## Section14.7Complex Fractions

A complex fraction is a fraction in which the numerator and/or denominator contains yet another fraction.

Complex fractions of the following form

\begin{equation*} \frac{\frac{a}{b}}{\frac{c}{d}} \text{ or } \frac{\frac{a}{b}}{c} \text{ or } \frac{a}{\frac{c}{d}} \end{equation*}

are the manner in which division of or by fractions is usually communicated in an algebraic setting. For examples, instead of writing

\begin{equation*} \frac{x+2}{x-7} \div \frac{x+4}{x+12} \end{equation*}

we would write

\begin{equation*} \frac{\frac{x+2}{x-7}}{\frac{x+4}{x+12}}\text{.} \end{equation*}

Because division by a fraction is equivalent to multiplying by the reciprocal of the fraction, it follows that

\begin{equation*} \frac{\frac{x+2}{x-7}}{\frac{x+4}{x+12}}=\frac{x+2}{x-7} \cdot \frac{x+12}{x+4}\text{.} \end{equation*}

When writing complex fractions, it is vitally important that we are clear which is the main fraction bar (which is done by clearly making it the longest bar). This importance is made clear by the following two examples.

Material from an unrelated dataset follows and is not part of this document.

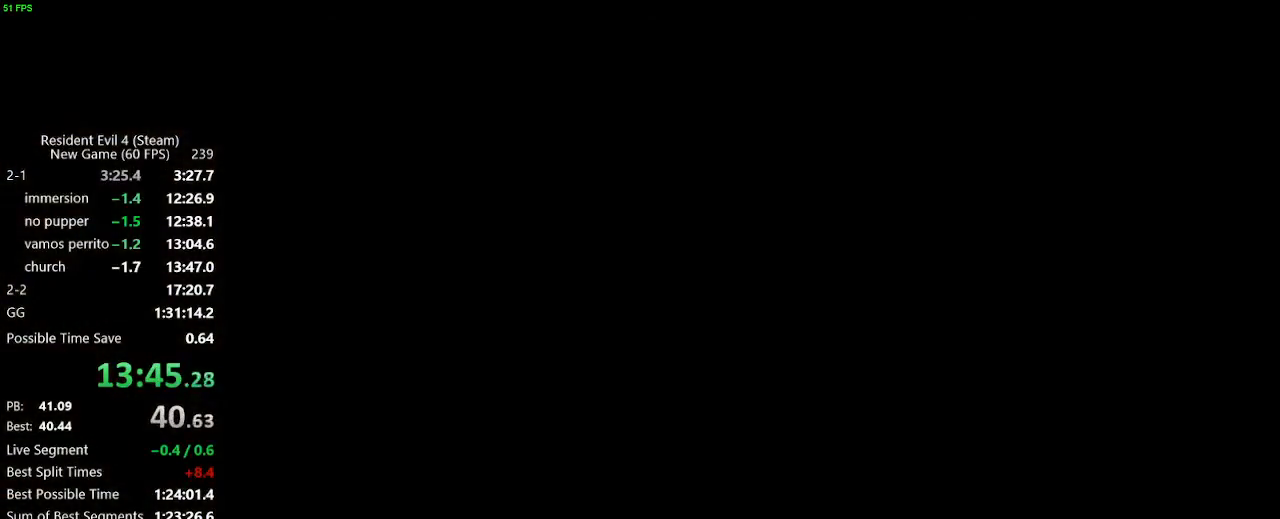
{"keys": [], "mouse": [], "events": [[17, "f", "down"], [67, "f", "up"], [350, "f", "down"], [400, "f", "up"]]}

\begin{align*} \frac{2}{3} \div 7\amp=\frac{2}{3} \div \frac{7}{1}\\ \amp=\frac{2}{3} \cdot \frac{1}{7}\\ \amp=\frac{2}{21} \end{align*}

whereas

\begin{align*} 2 \div \frac{3}{7}\amp=\frac{2}{1} \div \frac{3}{7}\\ \amp=\frac{2}{1} \cdot \frac{7}{3}\\ \amp=\frac{14}{3} \end{align*}

The above illustrates that

\begin{equation*} \frac{\frac{2}{3}}{7} \neq \frac{2}{\frac{3}{7}}\text{.} \end{equation*}

If you look carefully at the last inequality statement, you might discern another way that we communicate the location of the main fraction bar - the equal sign horizontally aligns with the main fraction bar.

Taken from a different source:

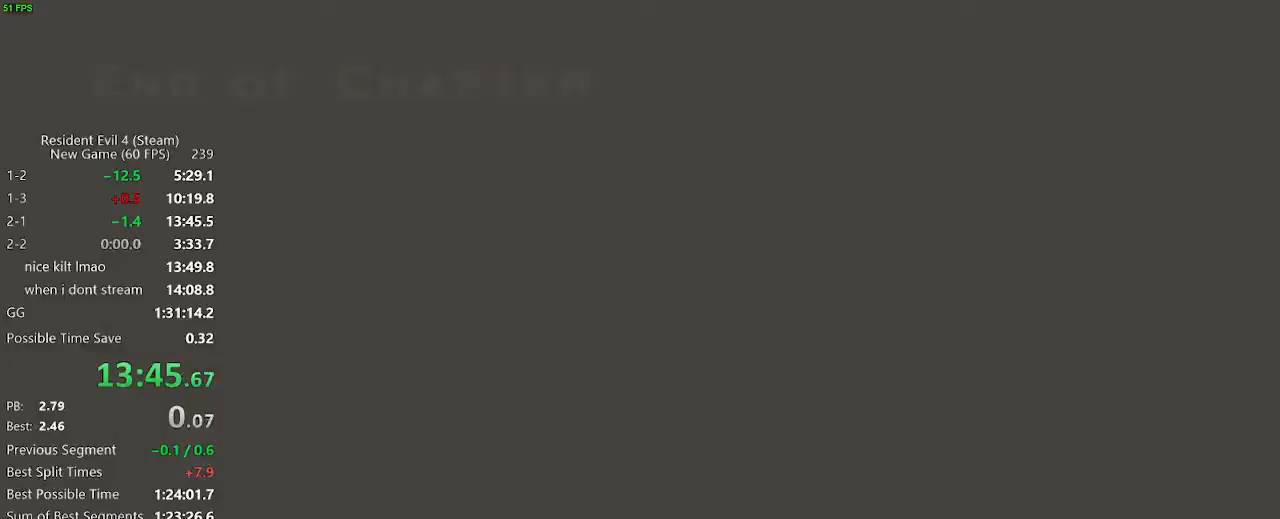
{"keys": [], "mouse": [], "events": [[183, "f", "down"], [267, "f", "up"]]}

There are situations where one frequently encounters complex fractions what include addition or subtraction of fractions in the numerator or denominator. Encountering these type expressions is a lucky day event, as they are essentially two or even three problems in one! You get to combine the expressions in the numerator and/or denominator and then proceed to the division. Because the process can be rather complicated, we generally do not address domain restrictions in these type of exercises. Several examples follow.

###### Example14.7.1.

Simplify:

\begin{equation*} \frac{\frac{x}{x-5}-\frac{7}{x-5}}{\frac{x-7}{x^2-10x+25}}\text{.} \end{equation*}
Solution
\begin{align*} \frac{\frac{x}{x-5}-\frac{7}{x-5}}{\frac{x-7}{x^2-10x+25}}\amp=\frac{\frac{x-7}{x-5}}{\frac{x-7}{(x-5)(x-5)}}\\ \amp=\frac{x-7}{x-5} \cdot \frac {(x-5)(x-5)}{x-7}\\ \amp=\frac{(x-7)(x-5)(x-5)}{(x-5)(x-7)}\\ \amp=\frac{x-7}{x-7} \cdot \frac{x-5}{x-5} \frac{x-5}{1}\\ \amp=x-5 \end{align*}
###### Example14.7.2.

Simplify:

\begin{equation*} \frac{\frac{1}{x+6}-\frac{1}{6}}{x}\text{.} \end{equation*}
Solution
\begin{align*} \frac{\frac{1}{x+6}-\frac{1}{6}}{x}\amp=\frac{\frac{1}{x+6} \cdot \highlight{\frac{6}{6}}-\frac{1}{6} \cdot \highlightr{\frac{x+6}{x+6}}}{\frac{x}{1}}\\ \amp=\frac{6-x-6}{6(x+6)} \cdot \frac{1}{x}\\ \amp=\frac{-x}{6x(x+6)}\\ \amp=-\frac{x}{x} \cdot \frac{1}{6(x+6)}\\ \amp=-\frac{1}{6(x+6)} \end{align*}
###### Example14.7.3.

Simplify:

\begin{equation*} \frac{\frac{2x}{x-3}-\frac{x}{x+3}}{\frac{x^2-9}{x^2+9}}\text{.} \end{equation*}
Solution
\begin{align*} \amp=\frac{\frac{2x}{x-3} \cdot \highlight{\frac{x+3}{x+3}}-\frac{x}{x+3} \cdot \highlightr{\frac{x-3}{x-3}}}{\frac{(x-3)(x+3)}{x^2+9}}\\ \amp=\frac{\frac{2x^2+6x-x^2+3x}{(x-3)(x+3)}}{\frac{(x-3)(x+3)}{x^2+9}}\\ \amp=\frac{\frac{x^2+9x}{(x-3)(x+3)}}{\frac{(x-3)(x+3)}{x^2+9}}\\ \amp=\frac{x(x+9)}{(x-3)(x+3)} \cdot \frac{x^2+9}{(x-3)(x+3)}\\ \amp=\frac{x(x+9)(x^2+9)}{(x-3)^2(x+3)^2} \end{align*}

There is an alternate strategy for simplifying complex fractions. The process goes as follows.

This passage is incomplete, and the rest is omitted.